Saddam on a Cell phone
Dec 31st, 2006 by Conor McCabe
There is something telling about the fact that footage of Saddam Hussein’s execution should appear on bit torrent sites before CNN, BBC, or even al-Jazeera. On one level it’s just another death in Iraq, and as such is nothing more than the sniper shots, roadside bombs, and rocket attacks that already proliferate web 2.0. But still, when the moment of death of one of the most notorious men on Earth ends up not as the centrepiece of a structured news item but as another piece of user-generated content, the world of media has changed.
I’m writing this at 3.05am, 31 December, exactly 24 hours since Saddam was hung, and I’m actually surprised that it took me this long to find the footage.
(I’ve noticed now that someone has just added the footage to Google video.)
The execution was filmed with a cell phone and is shot from below the scaffold. Saddam is clearly shown with the noose around his neck. A chant goes out , and moments later Saddam drops. There is a scurry of activity and the cell phone finally gets a clear look at Saddam, his neck at a ninety degree angle to his body.
In days of old (ie., last year) this footage would have ended up with Al-Jazeera, who may or may not have shown it, and with the BBC/FOX/CNN/ITV etc, who definitely would not have shown it. Yet now, anyone who wants to take a look at the execution of a mass murderer, can, and for free. A sea-change in how we watch events.
Much the same occurred with the Tsunami, in that the footage came from cell phones and digital cameras. Its broadcast, however, pretty much remained with traditional media.

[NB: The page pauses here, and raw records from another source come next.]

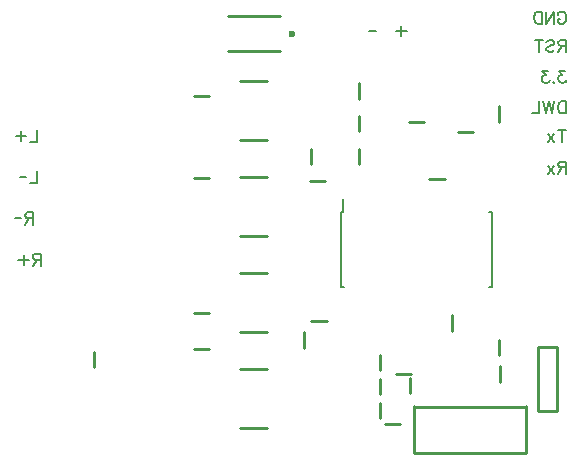
<source format=gbr>
G04 DipTrace 3.3.1.3*
G04 BottomSilk.gbr*
%MOIN*%
G04 #@! TF.FileFunction,Legend,Bot*
G04 #@! TF.Part,Single*
%ADD10C,0.009843*%
%ADD36C,0.023631*%
%ADD66C,0.005906*%
%ADD168C,0.006176*%
%FSLAX26Y26*%
G04*
G70*
G90*
G75*
G01*
G04 BotSilk*
%LPD*%
X1717681Y1502262D2*
D10*
X1768823D1*
X1551978Y1411946D2*
Y1360804D1*
X1621748Y673475D2*
Y724617D1*
X1551774Y1521201D2*
Y1470059D1*
Y1629783D2*
Y1578642D1*
X1621748Y593150D2*
Y644291D1*
X1621543Y512824D2*
Y563966D1*
X2020832Y722776D2*
Y773917D1*
X1934177Y1466871D2*
X1883035D1*
X2021343Y634795D2*
Y685937D1*
X1721577Y647933D2*
Y596791D1*
X1787025Y1311449D2*
X1838167D1*
X2020832Y1502303D2*
Y1553445D1*
X1863615Y856814D2*
Y805672D1*
X1439058Y1302722D2*
X1387916D1*
X1674374Y659743D2*
X1725516D1*
X1638941Y494388D2*
X1690083D1*
X1392503Y1411946D2*
Y1360804D1*
X1394167Y838917D2*
X1445308D1*
X1370504Y799382D2*
Y748240D1*
X1001146Y864467D2*
X1052287D1*
Y742462D2*
X1001146D1*
X1052287Y1588919D2*
X1001146D1*
X1052287Y1313328D2*
X1001146D1*
X670438Y683406D2*
Y734547D1*
X1288526Y1852679D2*
X1115311D1*
X1288526Y1738505D2*
X1115311D1*
D36*
X1327896Y1795586D3*
X1734675Y552242D2*
D10*
X2108741D1*
X1735388Y398192D2*
Y552488D1*
X1734675Y395984D2*
X2108741D1*
X2110363Y398192D2*
Y552488D1*
X1247179Y997594D2*
X1156648D1*
X1247179Y800742D2*
X1156648D1*
X1247179Y677481D2*
X1156648D1*
X1247179Y480629D2*
X1156648D1*
X1247179Y1637821D2*
X1156648D1*
X1247179Y1440969D2*
X1156648D1*
X1247179Y1317708D2*
X1156648D1*
X1247179Y1120856D2*
X1156648D1*
X2148764Y750117D2*
Y537617D1*
X2211262Y750117D2*
X2148764D1*
X2211262D2*
Y537617D1*
X2148764D1*
X1493540Y1201228D2*
D66*
X1500399D1*
X1493540Y951213D2*
X1503648D1*
X1995466D2*
X1985357D1*
X1995466Y1201228D2*
X1985357D1*
X1493540D2*
Y951213D1*
X1995466Y1201228D2*
Y951213D1*
X1500399Y1201228D2*
Y1243535D1*
X2214551Y1858932D2*
D168*
X2216452Y1862735D1*
X2220299Y1866582D1*
X2224101Y1868483D1*
X2231750D1*
X2235597Y1866582D1*
X2239400Y1862735D1*
X2241345Y1858932D1*
X2243247Y1853184D1*
Y1843590D1*
X2241345Y1837886D1*
X2239400Y1834039D1*
X2235597Y1830236D1*
X2231750Y1828291D1*
X2224101D1*
X2220299Y1830236D1*
X2216452Y1834039D1*
X2214551Y1837886D1*
Y1843590D1*
X2224101D1*
X2175405Y1868483D2*
Y1828291D1*
X2202199Y1868483D1*
Y1828291D1*
X2163053Y1868483D2*
Y1828291D1*
X2149656D1*
X2143908Y1830236D1*
X2140061Y1834039D1*
X2138160Y1837886D1*
X2136258Y1843590D1*
Y1853184D1*
X2138160Y1858932D1*
X2140061Y1862735D1*
X2143908Y1866582D1*
X2149656Y1868483D1*
X2163053D1*
X2243246Y1755004D2*
X2226046D1*
X2220298Y1756950D1*
X2218352Y1758851D1*
X2216451Y1762654D1*
Y1766500D1*
X2218352Y1770303D1*
X2220298Y1772248D1*
X2226046Y1774150D1*
X2243246D1*
Y1733958D1*
X2229848Y1755004D2*
X2216451Y1733958D1*
X2177305Y1768402D2*
X2181107Y1772248D1*
X2186855Y1774150D1*
X2194505D1*
X2200253Y1772248D1*
X2204099Y1768402D1*
Y1764599D1*
X2202154Y1760752D1*
X2200253Y1758851D1*
X2196450Y1756950D1*
X2184954Y1753103D1*
X2181107Y1751202D1*
X2179206Y1749256D1*
X2177305Y1745454D1*
Y1739706D1*
X2181107Y1735903D1*
X2186855Y1733958D1*
X2194505D1*
X2200253Y1735903D1*
X2204099Y1739706D1*
X2151556Y1774150D2*
Y1733958D1*
X2164953Y1774150D2*
X2138159D1*
X2239400Y1671588D2*
X2218397D1*
X2229849Y1656290D1*
X2224101D1*
X2220299Y1654388D1*
X2218397Y1652487D1*
X2216452Y1646739D1*
Y1642937D1*
X2218397Y1637189D1*
X2222200Y1633342D1*
X2227948Y1631441D1*
X2233696D1*
X2239400Y1633342D1*
X2241301Y1635287D1*
X2243246Y1639090D1*
X2202199Y1635287D2*
X2204100Y1633342D1*
X2202199Y1631441D1*
X2200254Y1633342D1*
X2202199Y1635287D1*
X2184055Y1671588D2*
X2163053D1*
X2174505Y1656290D1*
X2168757D1*
X2164954Y1654388D1*
X2163053Y1652487D1*
X2161108Y1646739D1*
Y1642937D1*
X2163053Y1637189D1*
X2166856Y1633342D1*
X2172604Y1631441D1*
X2178352D1*
X2184055Y1633342D1*
X2185957Y1635287D1*
X2187902Y1639090D1*
X2243247Y1569270D2*
Y1529078D1*
X2229849D1*
X2224101Y1531024D1*
X2220254Y1534826D1*
X2218353Y1538673D1*
X2216452Y1544377D1*
Y1553972D1*
X2218353Y1559720D1*
X2220254Y1563522D1*
X2224101Y1567369D1*
X2229849Y1569270D1*
X2243247D1*
X2204100D2*
X2194506Y1529078D1*
X2184955Y1569270D1*
X2175405Y1529078D1*
X2165810Y1569270D1*
X2153458D2*
Y1529078D1*
X2130510D1*
X2229849Y1474782D2*
Y1434590D1*
X2243246Y1474782D2*
X2216452D1*
X2204100Y1461385D2*
X2183054Y1434590D1*
Y1461385D2*
X2204100Y1434590D1*
X2243246Y1349338D2*
X2226047D1*
X2220299Y1351283D1*
X2218353Y1353184D1*
X2216452Y1356987D1*
Y1360834D1*
X2218353Y1364636D1*
X2220299Y1366582D1*
X2226047Y1368483D1*
X2243246D1*
Y1328291D1*
X2229849Y1349338D2*
X2216452Y1328291D1*
X2204100Y1355086D2*
X2183054Y1328291D1*
Y1355086D2*
X2204100Y1328291D1*
X478792Y1474782D2*
Y1434590D1*
X455844D1*
X426293Y1471886D2*
Y1437442D1*
X443492Y1454642D2*
X409048D1*
X478792Y1337142D2*
Y1296950D1*
X455844D1*
X443492Y1317024D2*
X421384D1*
X466456Y1180046D2*
X449256D1*
X443508Y1181992D1*
X441563Y1183893D1*
X439661Y1187696D1*
Y1191542D1*
X441563Y1195345D1*
X443508Y1197290D1*
X449256Y1199192D1*
X466456D1*
Y1159000D1*
X453059Y1180046D2*
X439661Y1159000D1*
X427310Y1179073D2*
X405202D1*
X491128Y1042251D2*
X473928D1*
X468180Y1044196D1*
X466235Y1046098D1*
X464333Y1049900D1*
Y1053747D1*
X466235Y1057550D1*
X468180Y1059495D1*
X473928Y1061396D1*
X491128D1*
Y1021204D1*
X477731Y1042251D2*
X464333Y1021204D1*
X434782Y1058500D2*
Y1024056D1*
X451982Y1041256D2*
X417538D1*
X1694009Y1822280D2*
Y1787836D1*
X1711209Y1805036D2*
X1676765D1*
X1608322Y1805058D2*
X1586214D1*
M02*

</source>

Saddam’s death, though, filmed on a cell phone. Watched on the internet. No ironic detachment. Just the way the world gets its news these days.
A final note. Fine Gael’s Justice spokesman, Bernard Allen, criticised Saddam’s death, stating that the party does not agree with capital punishment and execution. Quite right. Saddam Hussein did many things, including attempted genocide, but he never walked onto a farmer’s land without permission. Or stole a farmer’s chainsaw. Sure why would you kill him?

fyi, a link to the bbc blog from 30th dec explaining why they chose to show what they did http://www.bbc.co.uk/blogs/theeditors/2006/12/saddams_execution.html
I tried to avoid this footage, to be honest. But it seems impossible. There’s an interesting account here:
http://www.iht.com/articles/2006/12/31/news/saddam.php?page=2
It was inevitable that the hanging would end up on the web, and my guess is that it will serve both its purposes: to foment further trouble and civil unrest/war in the east and cause outrage among the chattering classes in the west. Is there a conspiracy? Sure.
I don’t believe there is any conspiracy, especially as everyone who was there was Shia. I think what happened is what happens with almost all footage of this kind. Some guy filmed it on his cell phone. Passed it onto his friends and family to show off. They in turn passed it on to people they knew, until it got to someone who put it on the web and then it went global. The process is no different to Star Wars Kid, the content of course being worlds apart.
Welcome HPC. I have to agree with Ben, though. I don’t think there was a conspiracy. Rather a blatant disregard for the consequences - but that’s not surprising as it was so easy to put up there.
I certainly don’t think it was done by a Saddam supporter - taking pictures with your phone seems popular enough at public hangings in Iran (as I noticed in one documentary I’ve seen dealing with what happens when woman fall out of line with Shia law there - a weird mix, from a Western perspective, of the medieval and the modern).
What it revealed is the reality of the situation, a revelation that was only possible because the Internet really can bypass traditional media.